"AI first" doesn't mean automating everything or replacing people. It means asking a different question at the start of every project: "How can AI amplify what we're building?" Before designing workflows, before scoping features, before writing a single line of code — consider what AI makes possible that wasn't possible before.
Most teams bolt AI onto existing products as a feature. AI-first thinking inverts this: the AI capability shapes the product, not the other way around. It's the difference between "let's add a chatbot" and "what if the entire onboarding experience was conversational?" The first is incremental. The second is transformative.
"Don't add AI to your product. Reimagine your product with AI."
This philosophy extends to how I work, not just what I build. AI assists in research, prototyping, writing, analysis, and code. Not as a replacement for thinking, but as a multiplier. A rapid prototype that would take a week now takes a day. User research synthesis that took hours now takes minutes. The time saved goes into the work that only humans can do: judgment, empathy, and creative problem-solving.

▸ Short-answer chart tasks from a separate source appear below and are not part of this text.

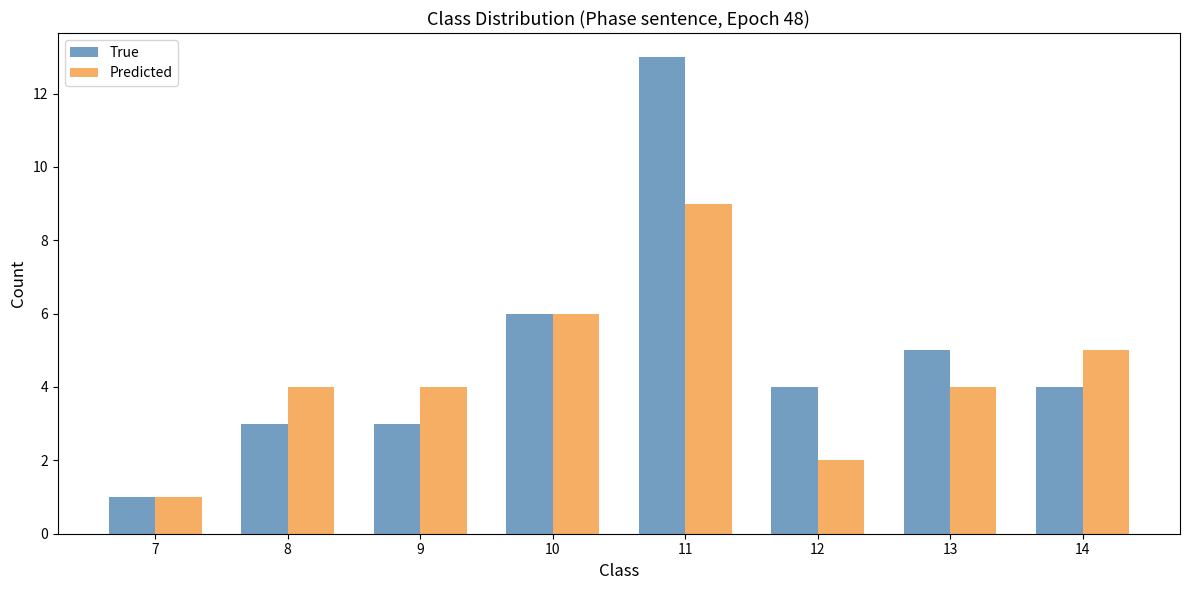

Which series has the largest range (max minus min)?

True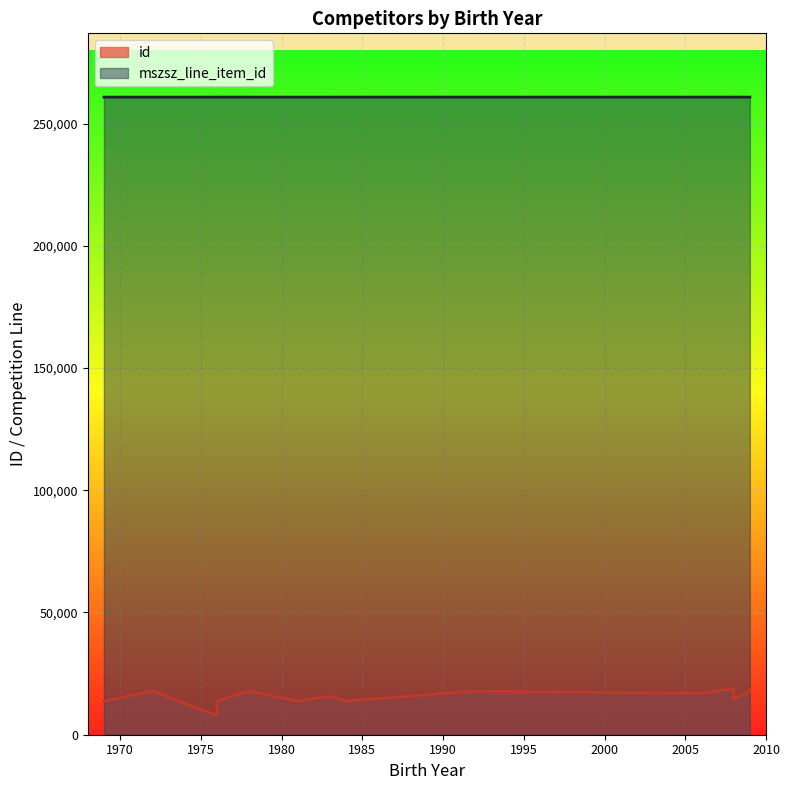

Is it true that id equals 17829 at 1972?

True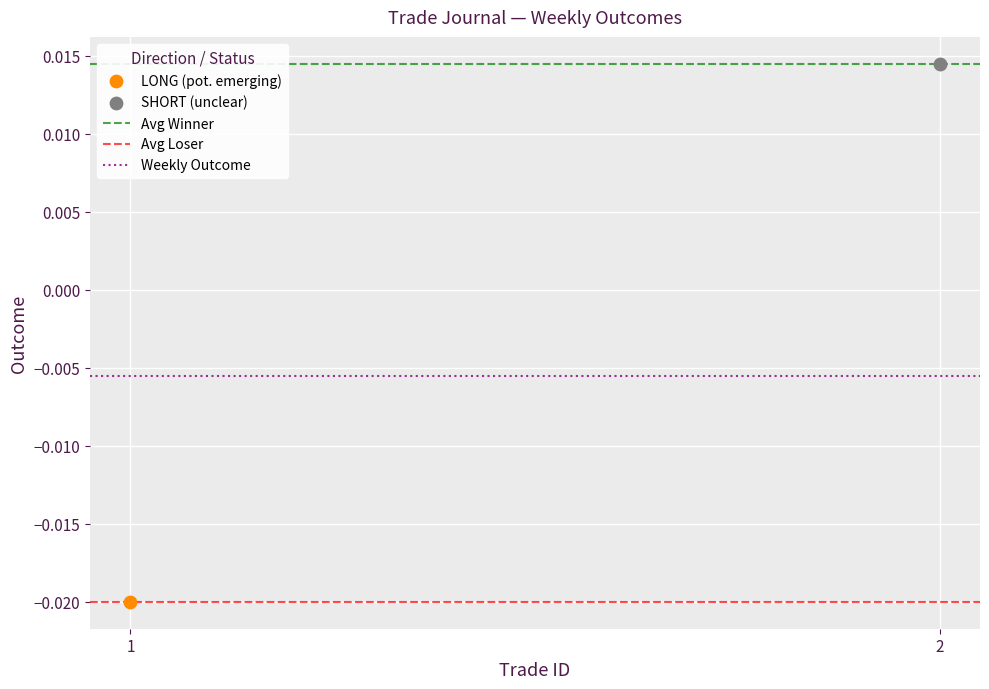

Which series contains the lowest Y value?

LONG (pot. emerging)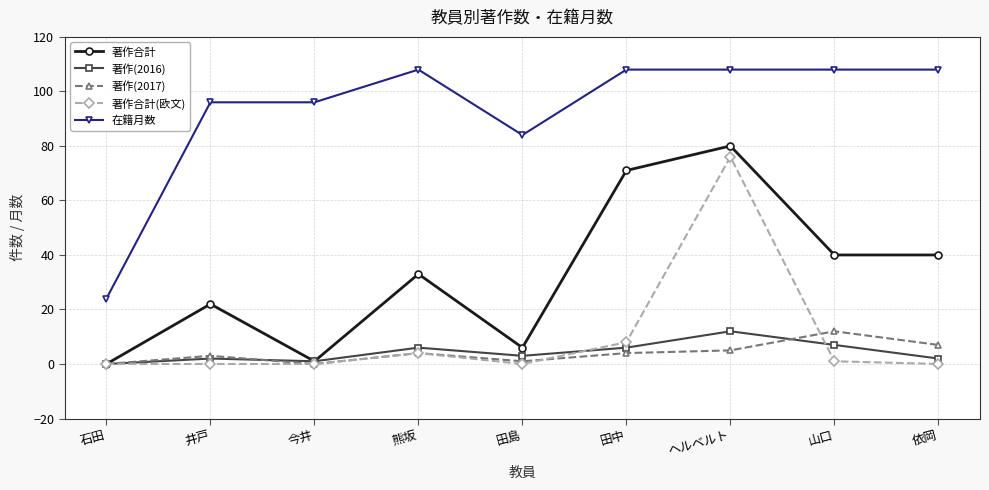

What is the maximum value for 在籍月数?

108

The risk of AI-first thinking is cargo-culting — using AI because it's trendy, not because it's useful. Every AI integration needs the same test as any feature: does it solve a real problem better than the alternative? If a simple rule-based system works, use that. AI-first is a mindset, not a mandate.
In Practice
- — Every new project starts with an AI opportunity scan — what can AI do here that humans can't do at scale?
- — Prototypes leverage AI-assisted development to validate ideas in days, not weeks.
- — AI tools are part of the daily workflow — not experiments in a sandbox, but integrated into real work.